Problem to work on:
Only those lines in the data below from the line containing "Komunitný plán sociálnych služieb Mesta Ilava" through the line containing "Záverečný účet obce", both included, should be restated word for word.

[Data provided — start]

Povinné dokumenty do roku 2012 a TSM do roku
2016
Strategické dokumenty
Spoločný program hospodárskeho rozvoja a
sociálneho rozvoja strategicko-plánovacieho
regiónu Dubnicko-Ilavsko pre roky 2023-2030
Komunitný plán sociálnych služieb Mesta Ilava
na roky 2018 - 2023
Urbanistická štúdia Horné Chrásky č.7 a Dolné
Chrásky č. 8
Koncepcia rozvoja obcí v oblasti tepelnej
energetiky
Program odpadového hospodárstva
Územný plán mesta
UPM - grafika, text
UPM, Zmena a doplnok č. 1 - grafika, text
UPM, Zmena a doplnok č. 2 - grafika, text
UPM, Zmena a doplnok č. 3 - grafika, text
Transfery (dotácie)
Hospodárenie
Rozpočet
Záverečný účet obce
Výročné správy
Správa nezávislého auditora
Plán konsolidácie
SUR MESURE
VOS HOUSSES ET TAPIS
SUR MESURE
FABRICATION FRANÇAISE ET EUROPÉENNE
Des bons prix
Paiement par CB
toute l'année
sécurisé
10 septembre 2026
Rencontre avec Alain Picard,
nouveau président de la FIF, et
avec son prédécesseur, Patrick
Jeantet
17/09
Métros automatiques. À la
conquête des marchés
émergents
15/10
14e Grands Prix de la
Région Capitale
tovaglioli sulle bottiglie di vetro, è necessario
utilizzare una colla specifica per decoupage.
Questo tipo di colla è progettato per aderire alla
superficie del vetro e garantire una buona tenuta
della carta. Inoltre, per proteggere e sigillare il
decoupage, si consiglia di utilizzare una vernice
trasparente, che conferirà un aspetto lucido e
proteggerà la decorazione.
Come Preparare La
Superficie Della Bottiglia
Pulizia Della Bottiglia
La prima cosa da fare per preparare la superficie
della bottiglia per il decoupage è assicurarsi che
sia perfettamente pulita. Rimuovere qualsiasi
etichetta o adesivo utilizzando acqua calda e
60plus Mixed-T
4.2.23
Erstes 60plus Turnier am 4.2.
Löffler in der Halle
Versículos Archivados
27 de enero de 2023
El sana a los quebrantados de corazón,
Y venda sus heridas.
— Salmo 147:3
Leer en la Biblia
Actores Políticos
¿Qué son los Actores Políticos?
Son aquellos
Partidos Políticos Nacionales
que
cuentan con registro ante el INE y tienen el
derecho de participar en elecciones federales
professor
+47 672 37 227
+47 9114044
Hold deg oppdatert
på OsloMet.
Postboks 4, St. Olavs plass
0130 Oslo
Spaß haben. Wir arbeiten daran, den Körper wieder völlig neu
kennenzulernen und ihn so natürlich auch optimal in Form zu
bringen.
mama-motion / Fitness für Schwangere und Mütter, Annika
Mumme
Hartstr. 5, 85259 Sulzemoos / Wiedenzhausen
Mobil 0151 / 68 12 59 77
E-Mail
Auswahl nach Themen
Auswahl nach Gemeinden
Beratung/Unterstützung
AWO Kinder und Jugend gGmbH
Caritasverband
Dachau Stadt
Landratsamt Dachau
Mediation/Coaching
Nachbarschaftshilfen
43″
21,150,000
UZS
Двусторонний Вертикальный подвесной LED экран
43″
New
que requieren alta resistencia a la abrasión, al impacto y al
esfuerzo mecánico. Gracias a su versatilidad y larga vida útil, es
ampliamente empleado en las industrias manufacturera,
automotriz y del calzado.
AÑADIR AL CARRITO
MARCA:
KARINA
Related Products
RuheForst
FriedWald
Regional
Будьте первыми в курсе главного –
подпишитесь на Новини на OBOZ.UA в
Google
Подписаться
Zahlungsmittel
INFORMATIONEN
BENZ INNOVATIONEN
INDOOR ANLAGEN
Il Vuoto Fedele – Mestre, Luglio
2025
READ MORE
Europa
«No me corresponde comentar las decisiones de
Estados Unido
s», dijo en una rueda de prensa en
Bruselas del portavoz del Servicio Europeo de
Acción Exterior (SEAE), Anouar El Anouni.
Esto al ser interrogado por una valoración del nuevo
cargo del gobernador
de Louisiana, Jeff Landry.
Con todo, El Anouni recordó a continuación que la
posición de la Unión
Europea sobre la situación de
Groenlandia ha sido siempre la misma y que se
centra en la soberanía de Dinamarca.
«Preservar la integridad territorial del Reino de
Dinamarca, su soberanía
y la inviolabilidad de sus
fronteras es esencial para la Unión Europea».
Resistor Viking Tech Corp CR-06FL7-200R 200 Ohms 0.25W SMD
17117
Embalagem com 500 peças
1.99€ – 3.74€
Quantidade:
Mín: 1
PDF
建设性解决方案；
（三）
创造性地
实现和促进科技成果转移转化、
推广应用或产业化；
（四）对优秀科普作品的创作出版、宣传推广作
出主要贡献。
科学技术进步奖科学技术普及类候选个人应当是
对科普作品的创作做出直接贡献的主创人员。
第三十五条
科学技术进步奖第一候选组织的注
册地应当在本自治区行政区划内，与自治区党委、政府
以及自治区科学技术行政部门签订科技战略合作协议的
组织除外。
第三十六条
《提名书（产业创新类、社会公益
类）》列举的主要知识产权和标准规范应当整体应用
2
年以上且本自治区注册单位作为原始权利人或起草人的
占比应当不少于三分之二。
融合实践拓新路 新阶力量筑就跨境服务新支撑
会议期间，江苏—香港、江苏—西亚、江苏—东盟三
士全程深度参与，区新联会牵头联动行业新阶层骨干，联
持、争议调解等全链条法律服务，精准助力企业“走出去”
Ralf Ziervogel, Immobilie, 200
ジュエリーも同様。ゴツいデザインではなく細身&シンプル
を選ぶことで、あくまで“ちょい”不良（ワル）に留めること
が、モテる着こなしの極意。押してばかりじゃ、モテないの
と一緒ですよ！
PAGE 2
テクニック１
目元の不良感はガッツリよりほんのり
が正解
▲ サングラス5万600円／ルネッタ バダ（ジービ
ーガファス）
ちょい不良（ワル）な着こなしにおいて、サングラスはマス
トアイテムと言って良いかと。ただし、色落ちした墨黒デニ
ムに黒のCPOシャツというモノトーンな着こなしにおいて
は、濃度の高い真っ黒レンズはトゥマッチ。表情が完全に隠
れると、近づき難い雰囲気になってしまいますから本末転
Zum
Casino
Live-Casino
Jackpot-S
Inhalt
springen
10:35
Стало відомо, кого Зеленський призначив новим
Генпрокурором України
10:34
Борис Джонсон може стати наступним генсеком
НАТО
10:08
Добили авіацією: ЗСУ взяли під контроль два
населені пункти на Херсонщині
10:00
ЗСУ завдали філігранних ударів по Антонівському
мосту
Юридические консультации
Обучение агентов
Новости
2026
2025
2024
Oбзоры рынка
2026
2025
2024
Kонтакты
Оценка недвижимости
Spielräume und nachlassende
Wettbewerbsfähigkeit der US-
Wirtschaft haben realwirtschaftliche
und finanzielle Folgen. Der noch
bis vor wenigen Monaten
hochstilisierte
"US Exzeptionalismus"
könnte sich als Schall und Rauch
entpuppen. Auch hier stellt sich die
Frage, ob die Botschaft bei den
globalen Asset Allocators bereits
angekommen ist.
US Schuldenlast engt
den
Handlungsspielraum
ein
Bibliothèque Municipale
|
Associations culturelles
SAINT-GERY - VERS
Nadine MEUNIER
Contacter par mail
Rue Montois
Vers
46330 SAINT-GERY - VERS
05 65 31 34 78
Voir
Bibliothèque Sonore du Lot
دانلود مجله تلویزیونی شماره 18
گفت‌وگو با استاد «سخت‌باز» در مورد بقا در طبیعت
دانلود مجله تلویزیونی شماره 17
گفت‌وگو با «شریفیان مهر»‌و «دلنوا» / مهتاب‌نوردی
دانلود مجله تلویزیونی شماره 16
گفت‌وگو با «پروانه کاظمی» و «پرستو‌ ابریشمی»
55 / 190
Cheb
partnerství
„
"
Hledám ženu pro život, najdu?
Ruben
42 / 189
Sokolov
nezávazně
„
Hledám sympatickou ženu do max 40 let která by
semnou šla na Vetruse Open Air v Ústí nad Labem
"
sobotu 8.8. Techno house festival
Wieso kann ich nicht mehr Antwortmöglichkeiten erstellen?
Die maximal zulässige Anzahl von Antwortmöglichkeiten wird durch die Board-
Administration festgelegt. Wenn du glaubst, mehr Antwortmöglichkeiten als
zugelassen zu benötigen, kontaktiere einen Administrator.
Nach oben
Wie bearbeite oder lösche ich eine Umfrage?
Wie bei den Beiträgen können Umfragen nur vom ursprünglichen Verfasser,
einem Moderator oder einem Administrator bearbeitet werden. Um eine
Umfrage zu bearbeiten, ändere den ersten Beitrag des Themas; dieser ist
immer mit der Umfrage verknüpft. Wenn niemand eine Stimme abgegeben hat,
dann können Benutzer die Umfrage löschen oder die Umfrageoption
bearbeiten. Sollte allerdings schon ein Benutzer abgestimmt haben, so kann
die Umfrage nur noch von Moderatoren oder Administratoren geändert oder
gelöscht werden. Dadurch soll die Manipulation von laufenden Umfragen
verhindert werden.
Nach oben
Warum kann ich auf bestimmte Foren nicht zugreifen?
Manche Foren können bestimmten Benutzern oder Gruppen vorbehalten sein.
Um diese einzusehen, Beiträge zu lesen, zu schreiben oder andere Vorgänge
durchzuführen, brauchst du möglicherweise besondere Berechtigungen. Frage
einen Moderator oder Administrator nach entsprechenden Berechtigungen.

[Data provided — finish]

Output of the task:
Komunitný plán sociálnych služieb Mesta Ilava
na roky 2018 - 2023
Urbanistická štúdia Horné Chrásky č.7 a Dolné
Chrásky č. 8
Koncepcia rozvoja obcí v oblasti tepelnej
energetiky
Program odpadového hospodárstva
Územný plán mesta
UPM - grafika, text
UPM, Zmena a doplnok č. 1 - grafika, text
UPM, Zmena a doplnok č. 2 - grafika, text
UPM, Zmena a doplnok č. 3 - grafika, text
Transfery (dotácie)
Hospodárenie
Rozpočet
Záverečný účet obce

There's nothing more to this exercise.